Romans 3:1-8 - Scott Wall
Paul starts chapter three with a few rhetorical questions. The first inquires what advantage there is in being Jewish given that everyone has a capacity for grace…and everyone thinks he’s going to say ‘Nothing!’ But he doesn’t. He asserts that the Jews have every advantage because they’ve received the oracles of God… that God has long been revealing himself. And this idea should give us pause, and encourage us to reflect on how God has been at work in our stories. How we have encountered His persistent and yet tender pressing into our lives.
Romans 3:9-20 - Jeremy Duncan
In these verses, Paul weaves together some poetry from the Psalms about the sinfulness of all of us and that inevitably every embarrassing thing we allow out of our mouths started in our throat, was formed with our tongue, was passed through our lips, and at every moment along the way - we could have stopped it…
Romans 3:21-26 - Jeremy Duncan
For Paul, salvation is not just a transaction between you and God - where you believe the right things and he saves you because of it. No, for Paul salvation is a dynamic relationship where you come to understand that God is faithful to you and you learn to trust him or believe in him because of that faithfulness.
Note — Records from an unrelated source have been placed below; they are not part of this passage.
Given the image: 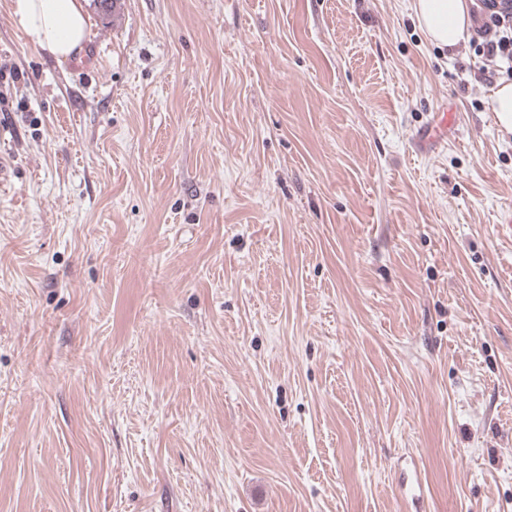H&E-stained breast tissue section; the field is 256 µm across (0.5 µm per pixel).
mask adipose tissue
<instances>
[{
  "label": "adipose tissue",
  "mask_w": 512,
  "mask_h": 512,
  "mask_svg": "<svg viewBox=\"0 0 512 512\" xmlns=\"http://www.w3.org/2000/svg\"><path fill=\"white\" fill-rule=\"evenodd\" d=\"M412 7L437 46L452 49L465 39L470 0H414ZM11 14L28 41L57 62L78 56L87 41L85 0H11Z\"/></svg>",
  "instance_id": "obj_1"
}]
</instances>
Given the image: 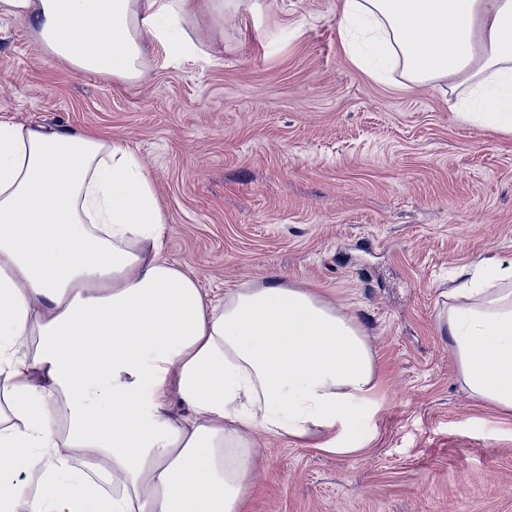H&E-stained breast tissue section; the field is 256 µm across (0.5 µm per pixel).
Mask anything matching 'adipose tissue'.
I'll return each mask as SVG.
<instances>
[{"label":"adipose tissue","mask_w":512,"mask_h":512,"mask_svg":"<svg viewBox=\"0 0 512 512\" xmlns=\"http://www.w3.org/2000/svg\"><path fill=\"white\" fill-rule=\"evenodd\" d=\"M193 0H0L74 69L198 59ZM346 57L447 82L512 133V0H339ZM166 214L127 147L0 116V512H242L252 436L350 451L378 363L357 319L269 279L210 300L162 254ZM439 316L462 388L512 412V276L458 270ZM188 411L172 413V399Z\"/></svg>","instance_id":"1"}]
</instances>
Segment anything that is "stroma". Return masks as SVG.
<instances>
[{
  "instance_id": "35a3bbf8",
  "label": "stroma",
  "mask_w": 512,
  "mask_h": 512,
  "mask_svg": "<svg viewBox=\"0 0 512 512\" xmlns=\"http://www.w3.org/2000/svg\"><path fill=\"white\" fill-rule=\"evenodd\" d=\"M201 0L203 58L124 81L52 58L0 16V114L97 131L149 171L163 255L209 298L276 275L355 315L379 364L358 450L257 436L246 512H512V414L465 393L438 312L449 275L512 273V135L439 82L376 81L336 0Z\"/></svg>"
}]
</instances>
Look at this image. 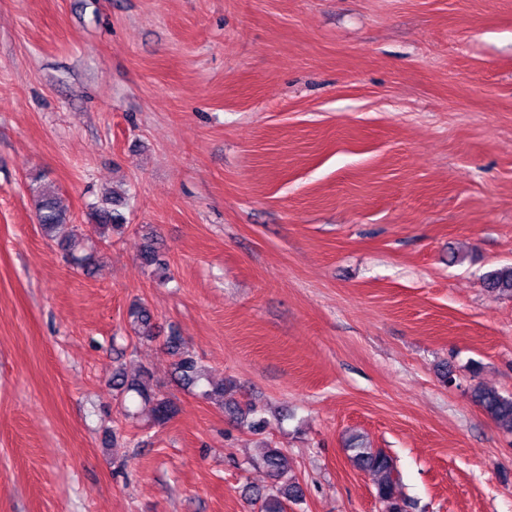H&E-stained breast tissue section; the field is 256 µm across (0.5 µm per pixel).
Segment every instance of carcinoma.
<instances>
[{"mask_svg":"<svg viewBox=\"0 0 512 512\" xmlns=\"http://www.w3.org/2000/svg\"><path fill=\"white\" fill-rule=\"evenodd\" d=\"M32 183L35 216L43 235L71 265L87 276L94 275L99 256L96 248L88 244L89 238L82 227L72 222L55 191L42 182V176L32 178ZM122 199L123 194L114 190L112 195L90 204L92 228L99 239H107L112 233L120 232L126 227ZM141 259L144 266L156 272H163L168 268L165 253L157 247L155 236L151 232L146 236ZM483 284L492 293L512 296V265L488 272L483 278ZM127 319L135 336L143 339L156 336L155 316L147 304H132L128 308ZM166 344L176 356L172 373L180 385L193 387L204 380L207 382V388L202 391L205 399L227 409L237 421L255 432L268 427L269 422L262 417L260 407L252 403L242 406L234 399L232 383L209 378L206 369L185 347L182 337L171 335L167 337ZM111 383L113 396L123 398L129 393L134 394L157 425L167 423L176 413L174 402L154 388L150 375L145 371L129 376L122 369L114 368ZM473 399L499 428L512 433V396H504L496 390L476 386L473 388ZM346 451L356 467L379 475L376 496L381 504V512H406V502L393 478L394 464L391 457L381 449L367 447L362 436L357 434L349 438ZM257 463L270 479L268 488L251 499V505L257 507V512H285L288 504L301 501L303 493L294 474L293 463L282 449L264 448Z\"/></svg>","mask_w":512,"mask_h":512,"instance_id":"carcinoma-1","label":"carcinoma"}]
</instances>
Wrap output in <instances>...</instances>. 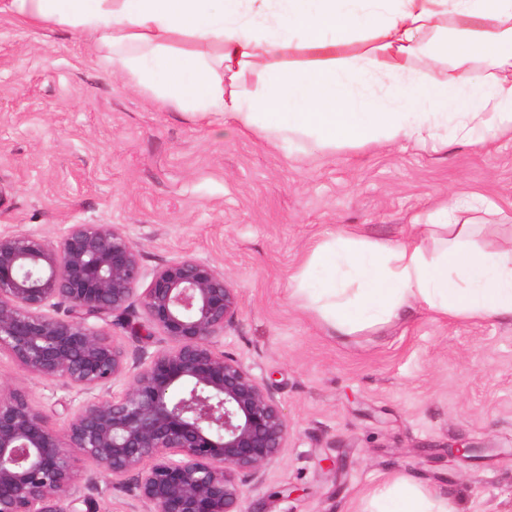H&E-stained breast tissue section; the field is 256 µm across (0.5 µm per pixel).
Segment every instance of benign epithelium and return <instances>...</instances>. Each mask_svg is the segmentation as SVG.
Listing matches in <instances>:
<instances>
[{
	"instance_id": "1",
	"label": "benign epithelium",
	"mask_w": 512,
	"mask_h": 512,
	"mask_svg": "<svg viewBox=\"0 0 512 512\" xmlns=\"http://www.w3.org/2000/svg\"><path fill=\"white\" fill-rule=\"evenodd\" d=\"M142 278L136 247L111 224H73L57 245L0 235V351L66 387L124 385L57 425L0 381V512H90L79 505L99 478L133 482L145 512H243V486L260 482L285 447L274 392L217 348L239 313L232 283L194 257L163 264L140 293ZM101 322L136 338L157 332L165 344L131 363ZM479 452L447 446L450 457ZM78 456L94 466L84 481Z\"/></svg>"
}]
</instances>
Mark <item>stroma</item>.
<instances>
[{
	"mask_svg": "<svg viewBox=\"0 0 512 512\" xmlns=\"http://www.w3.org/2000/svg\"><path fill=\"white\" fill-rule=\"evenodd\" d=\"M310 59L291 46L242 87ZM456 193L484 206L480 246L512 242V138L291 152L161 107L68 26L0 15V235L55 244L70 225L112 224L144 275L183 256L224 273L240 310L218 348L271 386L290 426L262 482L246 485L244 512H363L370 491L401 476L446 493L456 512H512L511 319L437 321L418 309L341 340L288 298L292 273L339 228L396 242ZM0 379L56 423L88 398L4 351ZM458 440L489 450L448 461ZM291 486L301 495L281 497ZM86 493L96 512L140 507L129 484Z\"/></svg>",
	"mask_w": 512,
	"mask_h": 512,
	"instance_id": "1",
	"label": "stroma"
}]
</instances>
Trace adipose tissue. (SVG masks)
Wrapping results in <instances>:
<instances>
[{"mask_svg":"<svg viewBox=\"0 0 512 512\" xmlns=\"http://www.w3.org/2000/svg\"><path fill=\"white\" fill-rule=\"evenodd\" d=\"M0 14L65 24L111 47L112 66L157 102L303 150L339 144L448 141L482 145L512 136V0H0ZM367 45L348 54L353 34ZM188 37L214 54L176 52ZM300 39L312 61L262 90L242 71ZM452 64L439 82L416 81L414 63ZM382 79L389 104L356 98ZM466 199L444 203L398 242L344 228L291 276V301L345 339L421 306L442 319H512V247L486 250ZM372 512H455L446 496L400 477L368 498Z\"/></svg>","mask_w":512,"mask_h":512,"instance_id":"1","label":"adipose tissue"}]
</instances>
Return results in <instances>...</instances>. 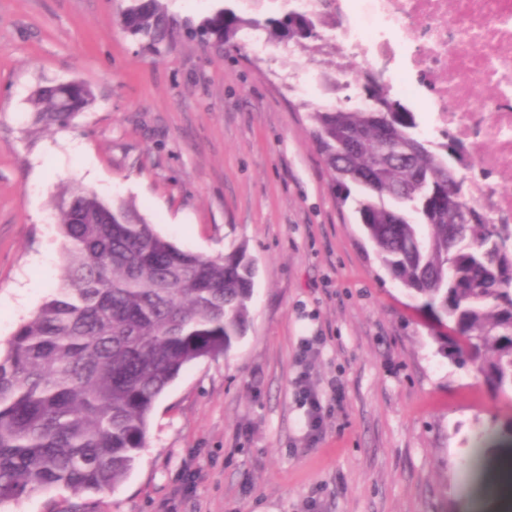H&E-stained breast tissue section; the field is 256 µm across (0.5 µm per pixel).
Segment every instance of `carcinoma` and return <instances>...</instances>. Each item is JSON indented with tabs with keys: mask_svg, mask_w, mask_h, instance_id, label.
Returning a JSON list of instances; mask_svg holds the SVG:
<instances>
[{
	"mask_svg": "<svg viewBox=\"0 0 512 512\" xmlns=\"http://www.w3.org/2000/svg\"><path fill=\"white\" fill-rule=\"evenodd\" d=\"M239 2L222 0L186 35L233 43L261 30L336 52L324 28L336 0L312 10L279 0L280 11L262 18ZM120 25L152 47L179 36L162 0H129ZM361 96L356 108L310 113L332 185L454 355L512 403V226L492 223L466 196L459 141L446 132L421 139L417 113L380 78ZM33 101L35 121L65 128L94 95L81 82L55 84ZM55 223L68 243L65 276L0 353V504L54 486L80 494L120 484L166 388L192 362L226 354L249 317L244 248L216 257L180 248L135 206L108 204L78 183L58 200Z\"/></svg>",
	"mask_w": 512,
	"mask_h": 512,
	"instance_id": "1",
	"label": "carcinoma"
}]
</instances>
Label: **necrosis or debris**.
<instances>
[{
  "mask_svg": "<svg viewBox=\"0 0 512 512\" xmlns=\"http://www.w3.org/2000/svg\"><path fill=\"white\" fill-rule=\"evenodd\" d=\"M325 28L364 65L385 63L396 96L424 102L433 129L467 150V197L512 225V191L490 180L512 171V0H336ZM486 86L495 103L463 111Z\"/></svg>",
  "mask_w": 512,
  "mask_h": 512,
  "instance_id": "obj_1",
  "label": "necrosis or debris"
}]
</instances>
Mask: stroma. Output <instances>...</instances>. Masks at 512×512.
<instances>
[{
	"label": "stroma",
	"instance_id": "35a3bbf8",
	"mask_svg": "<svg viewBox=\"0 0 512 512\" xmlns=\"http://www.w3.org/2000/svg\"><path fill=\"white\" fill-rule=\"evenodd\" d=\"M126 5L0 0V348L61 282L52 213L73 182L134 204L180 247H246L249 321L159 398L123 482L0 512H459L470 448L512 455V404L449 357L332 188L308 109L332 97L299 81L318 63L243 35L231 50L149 47L118 26ZM72 80L94 104L66 128L35 123L34 91ZM311 336L323 342L305 370L325 398L312 442L293 387Z\"/></svg>",
	"mask_w": 512,
	"mask_h": 512
}]
</instances>
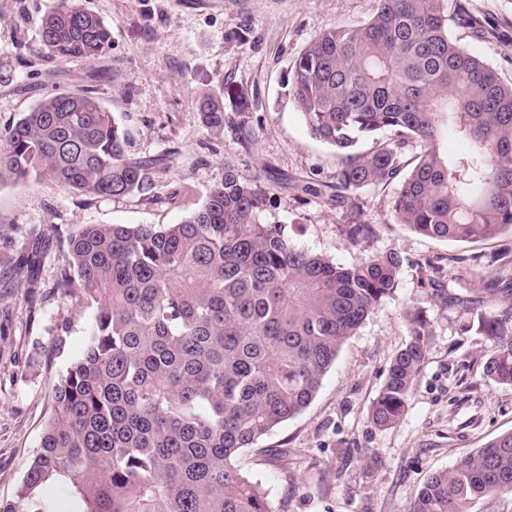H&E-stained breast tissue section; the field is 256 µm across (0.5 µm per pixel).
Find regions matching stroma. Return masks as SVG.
Instances as JSON below:
<instances>
[{"label":"stroma","mask_w":512,"mask_h":512,"mask_svg":"<svg viewBox=\"0 0 512 512\" xmlns=\"http://www.w3.org/2000/svg\"><path fill=\"white\" fill-rule=\"evenodd\" d=\"M112 30L99 61H60L45 51L40 20L58 0H0V132L53 92L91 91L130 136L132 157L163 156L154 195L101 198L70 193L49 178L0 182V224L25 240L34 227L69 235L86 224H177L224 176L225 164L255 176L267 195L259 220L283 225L298 247L344 266L393 250L400 285L342 345L312 402L278 425L238 465L261 484L274 512H407L425 479L452 468L490 439L512 432V386L486 379L493 351L469 330V308L431 300L419 281L439 266L449 292L478 285L457 255L488 259L500 240L423 237L391 215L399 182L365 187L355 207L302 193L335 186L342 154L314 139L287 95L288 73L310 40L357 26L378 0H81ZM471 23L452 27L460 45L512 84V0H448ZM220 97L227 122L207 130L196 107ZM178 193L170 203V193ZM372 224L354 241L353 214ZM15 256L0 250V502L12 500L35 456L52 408V383L86 348L93 306L57 289L66 256L52 249L28 295ZM422 309L430 334L408 408L388 428L370 406L395 353L410 340L405 314Z\"/></svg>","instance_id":"obj_1"}]
</instances>
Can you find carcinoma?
Returning a JSON list of instances; mask_svg holds the SVG:
<instances>
[{"instance_id": "carcinoma-1", "label": "carcinoma", "mask_w": 512, "mask_h": 512, "mask_svg": "<svg viewBox=\"0 0 512 512\" xmlns=\"http://www.w3.org/2000/svg\"><path fill=\"white\" fill-rule=\"evenodd\" d=\"M356 27L317 33L287 81L311 135L346 156L331 200L401 180L394 218L414 233L454 242L512 232V85L449 33L465 20L448 0H378ZM59 60L95 61L111 28L80 0H59L40 23ZM204 126L224 129L220 99L196 101ZM393 132L368 153L363 138ZM465 145L452 156L445 134ZM419 152L401 175V150ZM129 135L86 93H50L0 133V180L49 177L66 191L122 198L156 189L159 160L129 155ZM266 193L224 165V179L178 224H87L61 240L55 226L17 246L0 224V248L17 249L30 289L52 243L66 246L57 287L95 306L85 351L52 386L53 409L37 454L0 512H54L62 485L81 512H274L260 483L238 467L245 448L301 413L346 339L399 287L403 260L388 251L346 267L292 245L261 224ZM420 281L443 304L500 299L478 313L496 338L484 376L512 385V250L475 273L482 296ZM411 339L393 357L369 417L403 416L426 357L427 321L407 313ZM492 492L512 494V432L430 475L408 512H468Z\"/></svg>"}]
</instances>
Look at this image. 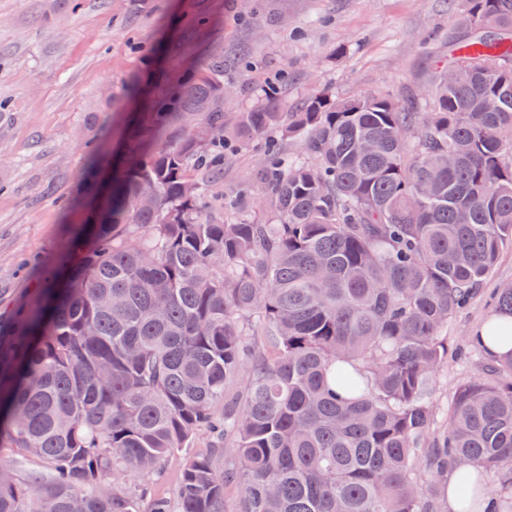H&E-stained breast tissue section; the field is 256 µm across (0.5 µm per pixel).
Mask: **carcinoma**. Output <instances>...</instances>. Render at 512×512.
Here are the masks:
<instances>
[{
	"mask_svg": "<svg viewBox=\"0 0 512 512\" xmlns=\"http://www.w3.org/2000/svg\"><path fill=\"white\" fill-rule=\"evenodd\" d=\"M464 2L425 100L269 97L230 126L224 56L180 48L73 265L0 334V448L41 462L0 461V512H443L461 463L463 512H512L511 353L431 438L448 322L512 241V0ZM242 149L258 220L224 187Z\"/></svg>",
	"mask_w": 512,
	"mask_h": 512,
	"instance_id": "carcinoma-1",
	"label": "carcinoma"
}]
</instances>
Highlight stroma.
<instances>
[{
    "instance_id": "stroma-1",
    "label": "stroma",
    "mask_w": 512,
    "mask_h": 512,
    "mask_svg": "<svg viewBox=\"0 0 512 512\" xmlns=\"http://www.w3.org/2000/svg\"><path fill=\"white\" fill-rule=\"evenodd\" d=\"M124 0H0V318L42 288L85 224L101 167L88 147L124 138L142 109L125 87L140 76L158 91L182 59L171 48L198 14L202 56H224V110L246 112L265 93L285 110L325 93L339 99L431 92L452 53L448 33L461 0H147L134 23ZM512 283V247L468 309L448 325L461 344L490 312L495 288ZM486 359L449 362L433 401L445 413L456 387Z\"/></svg>"
}]
</instances>
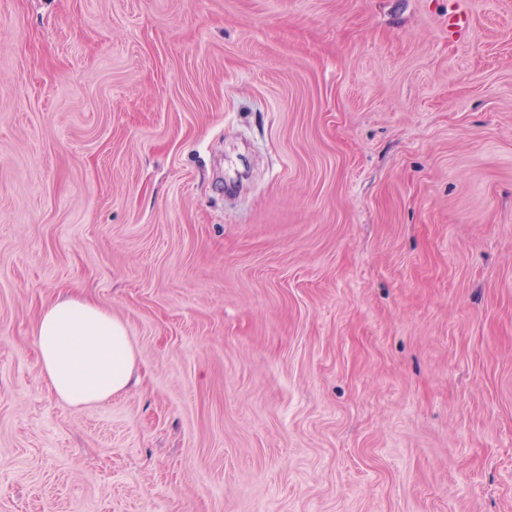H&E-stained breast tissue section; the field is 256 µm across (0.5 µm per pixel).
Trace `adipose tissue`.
Returning <instances> with one entry per match:
<instances>
[{
	"mask_svg": "<svg viewBox=\"0 0 512 512\" xmlns=\"http://www.w3.org/2000/svg\"><path fill=\"white\" fill-rule=\"evenodd\" d=\"M33 338L45 382L71 408L103 402L131 384L137 358L126 327L96 302L58 298L41 312Z\"/></svg>",
	"mask_w": 512,
	"mask_h": 512,
	"instance_id": "obj_1",
	"label": "adipose tissue"
}]
</instances>
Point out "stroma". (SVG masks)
I'll return each instance as SVG.
<instances>
[{
  "label": "stroma",
  "mask_w": 512,
  "mask_h": 512,
  "mask_svg": "<svg viewBox=\"0 0 512 512\" xmlns=\"http://www.w3.org/2000/svg\"><path fill=\"white\" fill-rule=\"evenodd\" d=\"M0 512H512V0H0ZM43 379L71 408L101 403L131 384L136 353L125 325L100 304L60 297L33 332Z\"/></svg>",
  "instance_id": "1"
}]
</instances>
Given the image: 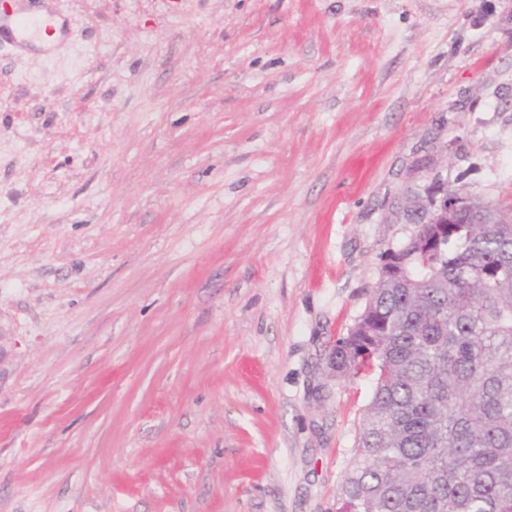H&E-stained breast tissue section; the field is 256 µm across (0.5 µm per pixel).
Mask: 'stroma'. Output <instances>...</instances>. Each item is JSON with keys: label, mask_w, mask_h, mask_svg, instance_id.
Here are the masks:
<instances>
[{"label": "stroma", "mask_w": 512, "mask_h": 512, "mask_svg": "<svg viewBox=\"0 0 512 512\" xmlns=\"http://www.w3.org/2000/svg\"><path fill=\"white\" fill-rule=\"evenodd\" d=\"M14 2L0 512H336L418 161L512 206V0ZM52 15H36L28 18H23L18 21L15 31L9 33L11 38L19 39L22 42H26L33 39L34 45L37 48H47L58 43L60 38V21L56 23V29L51 36H43L40 38L43 31L53 29L52 26Z\"/></svg>", "instance_id": "stroma-1"}]
</instances>
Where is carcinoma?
<instances>
[{
  "label": "carcinoma",
  "instance_id": "obj_1",
  "mask_svg": "<svg viewBox=\"0 0 512 512\" xmlns=\"http://www.w3.org/2000/svg\"><path fill=\"white\" fill-rule=\"evenodd\" d=\"M512 210L417 224L401 278L371 289L329 353L336 376L368 370L337 512H512Z\"/></svg>",
  "mask_w": 512,
  "mask_h": 512
}]
</instances>
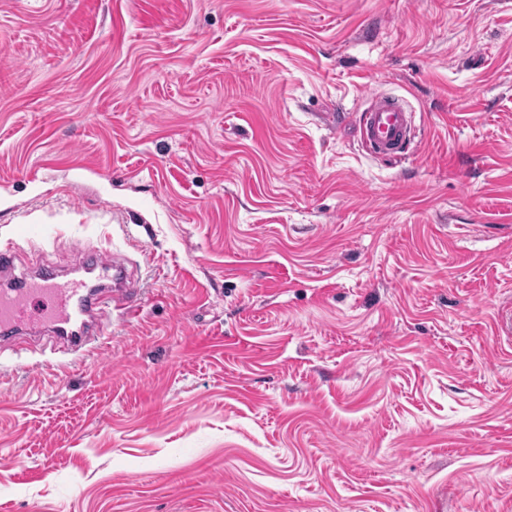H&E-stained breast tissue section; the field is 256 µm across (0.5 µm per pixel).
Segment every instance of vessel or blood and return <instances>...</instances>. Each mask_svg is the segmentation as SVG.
I'll return each instance as SVG.
<instances>
[{"label":"vessel or blood","mask_w":512,"mask_h":512,"mask_svg":"<svg viewBox=\"0 0 512 512\" xmlns=\"http://www.w3.org/2000/svg\"><path fill=\"white\" fill-rule=\"evenodd\" d=\"M356 135L373 156L404 155L414 141V114L397 98L373 96L358 117ZM93 262L101 272L112 275L114 287L107 294L90 293L77 280L17 271L14 254L1 251L0 328L37 327L63 337L65 353L83 357L95 351L116 303L128 300L132 291L125 286L123 262L103 253L96 254Z\"/></svg>","instance_id":"1"}]
</instances>
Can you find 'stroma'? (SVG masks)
Returning <instances> with one entry per match:
<instances>
[{
	"label": "stroma",
	"instance_id": "35a3bbf8",
	"mask_svg": "<svg viewBox=\"0 0 512 512\" xmlns=\"http://www.w3.org/2000/svg\"><path fill=\"white\" fill-rule=\"evenodd\" d=\"M79 245L138 312L0 336V512H512V0H0V250ZM401 100L373 96L359 114L356 136L362 147L376 157H398L406 154L414 141L415 119Z\"/></svg>",
	"mask_w": 512,
	"mask_h": 512
}]
</instances>
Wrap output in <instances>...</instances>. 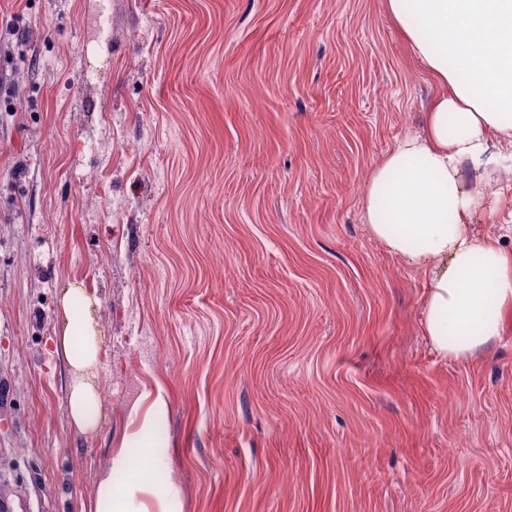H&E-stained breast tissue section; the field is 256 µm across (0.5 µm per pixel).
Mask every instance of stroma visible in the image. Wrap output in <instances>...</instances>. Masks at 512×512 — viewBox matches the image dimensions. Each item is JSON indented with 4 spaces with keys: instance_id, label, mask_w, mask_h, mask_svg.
<instances>
[{
    "instance_id": "1",
    "label": "stroma",
    "mask_w": 512,
    "mask_h": 512,
    "mask_svg": "<svg viewBox=\"0 0 512 512\" xmlns=\"http://www.w3.org/2000/svg\"><path fill=\"white\" fill-rule=\"evenodd\" d=\"M0 80L9 512H87L140 434L180 512H512V325L437 353L363 218L435 93L384 0H0ZM73 283L105 332L85 433ZM80 294L81 288H63L64 322L56 350L71 369L70 417L79 430L87 432L96 428L100 416L101 394L93 378L100 364L103 339L94 316L98 299Z\"/></svg>"
}]
</instances>
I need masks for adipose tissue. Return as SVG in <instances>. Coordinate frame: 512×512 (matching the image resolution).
<instances>
[{"mask_svg":"<svg viewBox=\"0 0 512 512\" xmlns=\"http://www.w3.org/2000/svg\"><path fill=\"white\" fill-rule=\"evenodd\" d=\"M387 13L436 86L422 131L408 133L372 167L362 190L371 234L429 280L422 324L442 356L469 359L512 321V253L478 234L498 215L467 172L495 167L512 148V0H387ZM98 299L68 287L56 349L71 369L69 413L94 430V382L103 339ZM157 488L159 512H177L179 491L145 454L110 458L91 512H149L138 499Z\"/></svg>","mask_w":512,"mask_h":512,"instance_id":"adipose-tissue-1","label":"adipose tissue"}]
</instances>
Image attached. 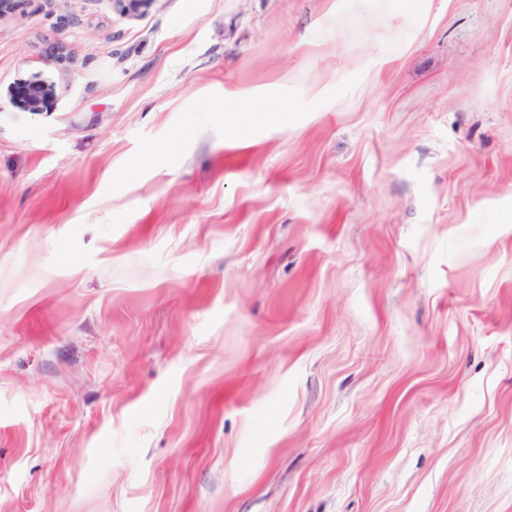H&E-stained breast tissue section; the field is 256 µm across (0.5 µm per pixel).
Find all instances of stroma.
<instances>
[{"label": "stroma", "instance_id": "35a3bbf8", "mask_svg": "<svg viewBox=\"0 0 512 512\" xmlns=\"http://www.w3.org/2000/svg\"><path fill=\"white\" fill-rule=\"evenodd\" d=\"M0 512H512V0L1 14ZM53 97L51 85L41 80H30L18 85L13 93V101L31 111L47 109Z\"/></svg>", "mask_w": 512, "mask_h": 512}]
</instances>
Romans 3:27-31 - Jeremy Duncan
The whole jewish story is not that God gave them some rules and they followed them really well and God loved them for it. In fact most of the Jewish story is about how they were terrible at following the rules and they kept getting themselves in trouble and they kept crying out… and God still kept rescuing them. The entire national story of Israel was “God loved us first; that’s why we follow him. And now Paul is saying that because Jesus has come and finally been faithful to the story of God in a way that no Israelite was ever able to do - even to the point of giving his life for others - that the Old Testament story has been completed and expanded to all peoples the way it was always meant to be.
Romans 4 - Jeremy Duncan
Paul uses the story of Abraham from Genesis to make a series of arguments that help make his point. It is fascinating to see how Paul thinks, especially when he reads the Hebrew scriptures, because Paul is going to make 5 argument for why the story of Abraham was always meant to point to Jesus.